* DATA LISTING *
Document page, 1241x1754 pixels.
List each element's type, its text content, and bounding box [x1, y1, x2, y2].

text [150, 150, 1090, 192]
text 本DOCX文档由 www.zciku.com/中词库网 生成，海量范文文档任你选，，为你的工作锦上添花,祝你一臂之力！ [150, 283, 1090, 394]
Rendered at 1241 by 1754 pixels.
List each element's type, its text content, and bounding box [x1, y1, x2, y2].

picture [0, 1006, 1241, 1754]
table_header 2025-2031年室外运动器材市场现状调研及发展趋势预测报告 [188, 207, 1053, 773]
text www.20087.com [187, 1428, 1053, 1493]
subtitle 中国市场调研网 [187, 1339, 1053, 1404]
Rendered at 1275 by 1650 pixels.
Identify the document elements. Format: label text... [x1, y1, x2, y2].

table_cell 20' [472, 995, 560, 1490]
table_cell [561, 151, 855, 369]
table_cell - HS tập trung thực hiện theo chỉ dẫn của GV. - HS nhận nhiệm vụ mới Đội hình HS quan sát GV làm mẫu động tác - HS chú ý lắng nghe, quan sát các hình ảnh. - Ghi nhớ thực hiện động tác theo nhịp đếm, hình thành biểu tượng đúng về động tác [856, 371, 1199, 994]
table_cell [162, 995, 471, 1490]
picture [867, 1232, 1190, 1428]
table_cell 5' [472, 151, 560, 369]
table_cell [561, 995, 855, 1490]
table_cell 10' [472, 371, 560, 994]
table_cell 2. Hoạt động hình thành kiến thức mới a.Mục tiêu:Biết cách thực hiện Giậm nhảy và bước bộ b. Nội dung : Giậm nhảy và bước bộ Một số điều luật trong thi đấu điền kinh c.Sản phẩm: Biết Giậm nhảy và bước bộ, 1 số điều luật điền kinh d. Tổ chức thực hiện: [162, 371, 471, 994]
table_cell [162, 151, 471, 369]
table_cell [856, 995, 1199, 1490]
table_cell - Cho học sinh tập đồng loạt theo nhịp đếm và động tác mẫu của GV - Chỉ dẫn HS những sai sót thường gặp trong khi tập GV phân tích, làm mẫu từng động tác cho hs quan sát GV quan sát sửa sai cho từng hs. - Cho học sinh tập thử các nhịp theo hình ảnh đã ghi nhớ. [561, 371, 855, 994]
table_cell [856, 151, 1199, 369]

* AIM OF THE TASK *
Copy all lines from the material that contain "pixels".

* SOLUTION FOR THIS TASK *
Document page, 1241x1754 pixels.
Rendered at 1241 by 1754 pixels.
Rendered at 1275 by 1650 pixels.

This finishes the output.